En un bosque profundo donde el tiempo se quiebra,
la luna, como un faro, dibuja su fulgor.
Los árboles susurran historias que se siembran,
y el viento trae memorias de un viejo trovador.
Un joven con su lira recorre los senderos,
buscando en la penumbra la sombra del ayer.
Sus notas van cantando amores pasajeros,
que el bosque guarda eterno en su verde poder.
La fuente centellea con aguas cristalinas,
reflejo de los cielos que guardan su fulgor.
La noche se hace eterna, y el alma adivina
que el eco de sus pasos resuena con temor.
De pronto una doncella emerge entre las flores,
sus ojos, dos luceros, su risa un ruiseñor.
El joven, embriagado, olvida sus temores,
y entrega su esperanza al mágico esplendor.

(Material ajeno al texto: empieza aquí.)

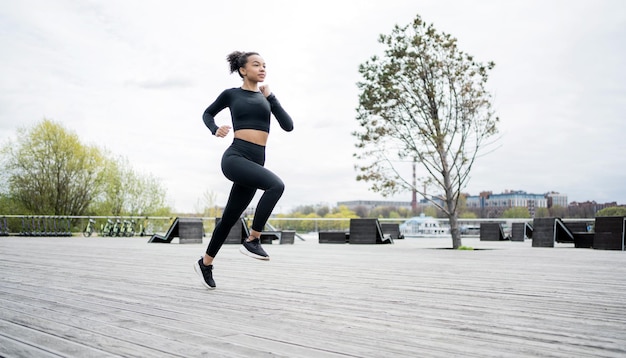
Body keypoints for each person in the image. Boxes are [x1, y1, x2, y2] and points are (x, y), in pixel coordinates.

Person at [194, 51, 294, 289]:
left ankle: (205, 263)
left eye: (264, 65)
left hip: (255, 162)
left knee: (229, 218)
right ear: (243, 70)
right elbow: (207, 113)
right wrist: (214, 128)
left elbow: (288, 126)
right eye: (256, 65)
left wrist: (272, 98)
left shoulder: (266, 98)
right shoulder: (231, 94)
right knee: (276, 185)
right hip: (236, 157)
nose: (262, 69)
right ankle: (254, 238)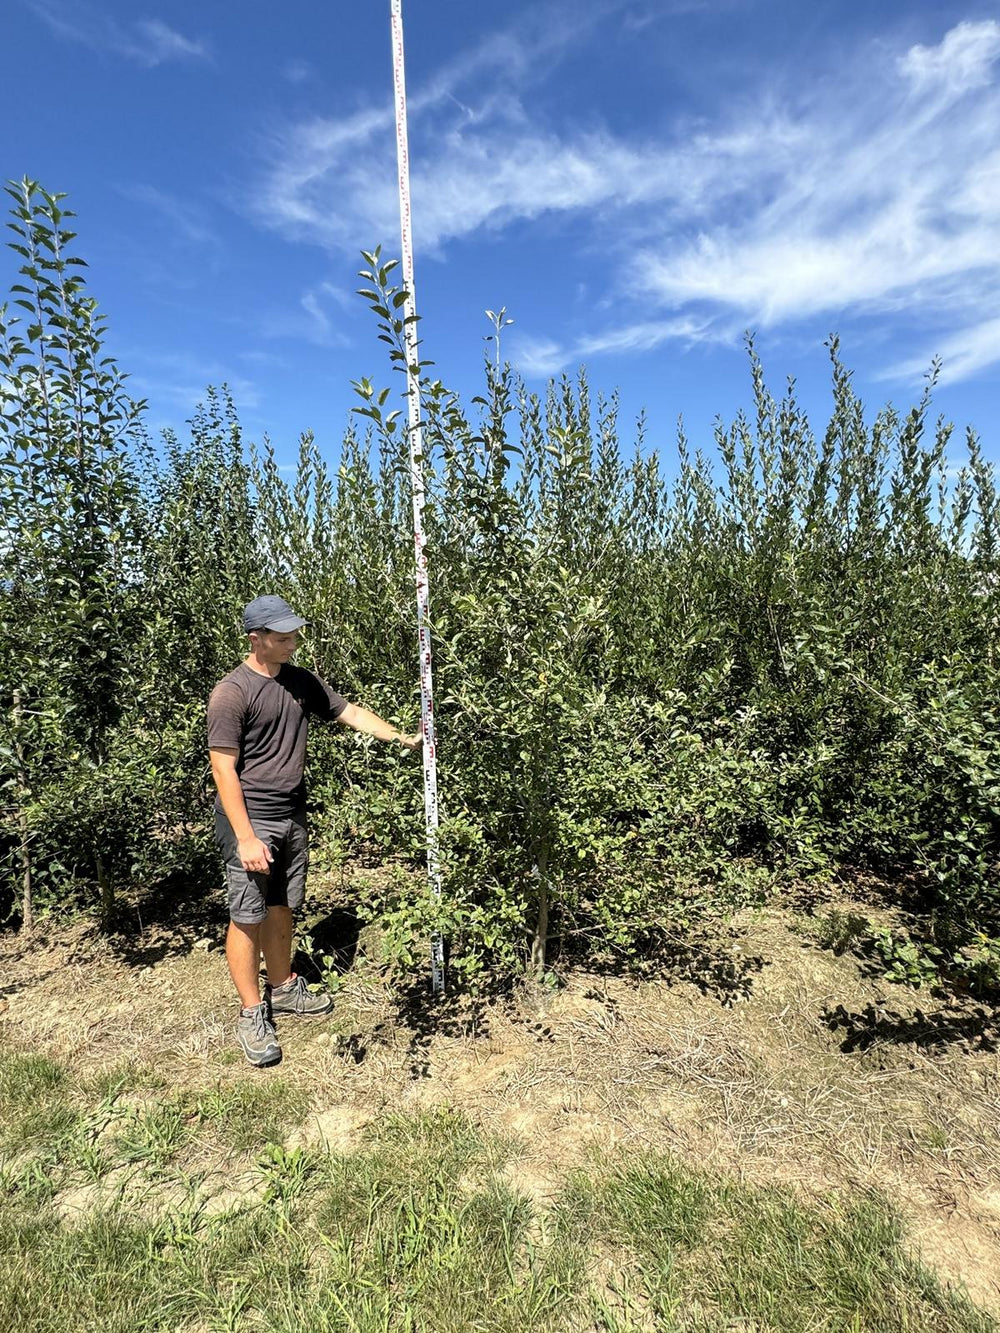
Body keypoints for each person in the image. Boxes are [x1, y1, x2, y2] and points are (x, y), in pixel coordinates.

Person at [208, 594, 421, 1066]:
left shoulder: (301, 681)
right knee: (247, 913)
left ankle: (283, 987)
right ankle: (251, 1013)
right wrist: (245, 836)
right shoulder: (232, 692)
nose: (293, 644)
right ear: (255, 639)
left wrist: (401, 737)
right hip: (251, 817)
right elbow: (223, 769)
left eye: (295, 636)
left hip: (292, 814)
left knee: (283, 903)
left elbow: (351, 713)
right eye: (283, 638)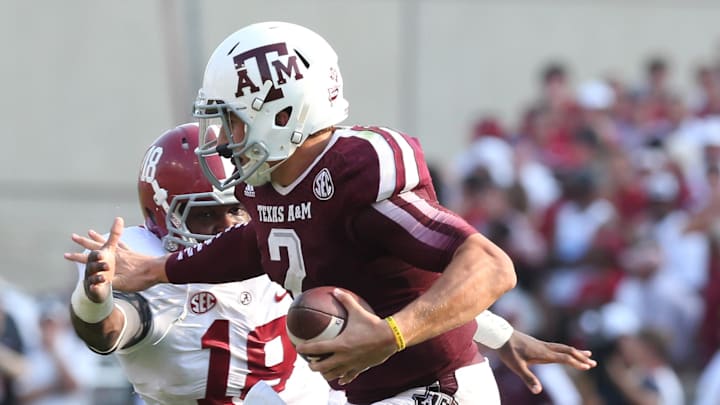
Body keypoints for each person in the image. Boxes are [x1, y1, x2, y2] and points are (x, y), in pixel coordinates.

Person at [66, 22, 595, 404]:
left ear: (279, 111)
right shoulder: (269, 187)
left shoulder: (352, 170)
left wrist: (391, 335)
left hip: (433, 389)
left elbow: (488, 265)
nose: (224, 142)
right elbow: (259, 247)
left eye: (230, 121)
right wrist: (157, 269)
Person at [68, 123, 331, 404]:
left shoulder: (281, 242)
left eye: (236, 209)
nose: (228, 227)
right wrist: (95, 302)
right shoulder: (142, 262)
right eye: (206, 215)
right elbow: (108, 332)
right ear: (161, 213)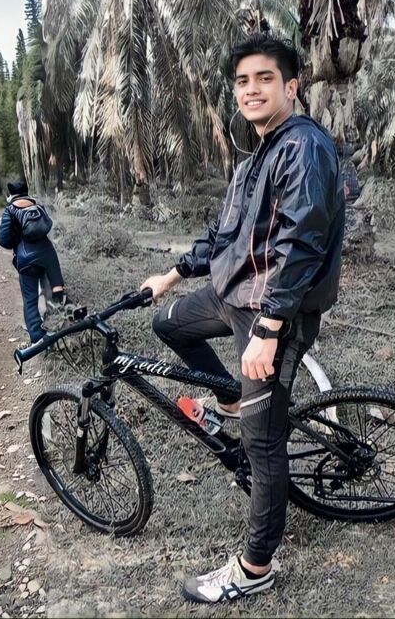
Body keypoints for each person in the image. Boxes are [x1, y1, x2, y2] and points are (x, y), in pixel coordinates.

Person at [141, 33, 345, 603]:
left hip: (273, 313)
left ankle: (256, 568)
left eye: (264, 78)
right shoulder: (257, 155)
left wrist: (270, 330)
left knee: (262, 444)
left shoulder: (303, 147)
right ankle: (230, 397)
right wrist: (173, 275)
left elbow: (302, 244)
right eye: (242, 81)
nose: (251, 89)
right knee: (169, 323)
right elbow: (224, 234)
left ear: (291, 86)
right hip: (231, 296)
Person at [0, 180, 70, 344]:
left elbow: (4, 240)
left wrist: (16, 241)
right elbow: (48, 225)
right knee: (55, 290)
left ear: (11, 194)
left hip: (26, 259)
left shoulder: (10, 211)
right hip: (48, 255)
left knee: (30, 300)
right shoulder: (38, 206)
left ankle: (38, 340)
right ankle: (61, 324)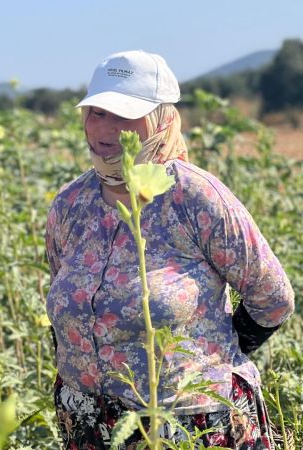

“Soy hija de este bosque, su espíritu escondido,
mi canto da la vida y el alma a este lugar.
Mas debes tener claro: quien quede aquí perdido,
no vuelve a los caminos que llevan al hogar.”
La lira del viajero cayó entre los abismos,
y el bosque, siempre eterno, lo quiso reclamar.
Hoy canta entre las ramas, perdido en los sismos,
su balada infinita que nunca cesará.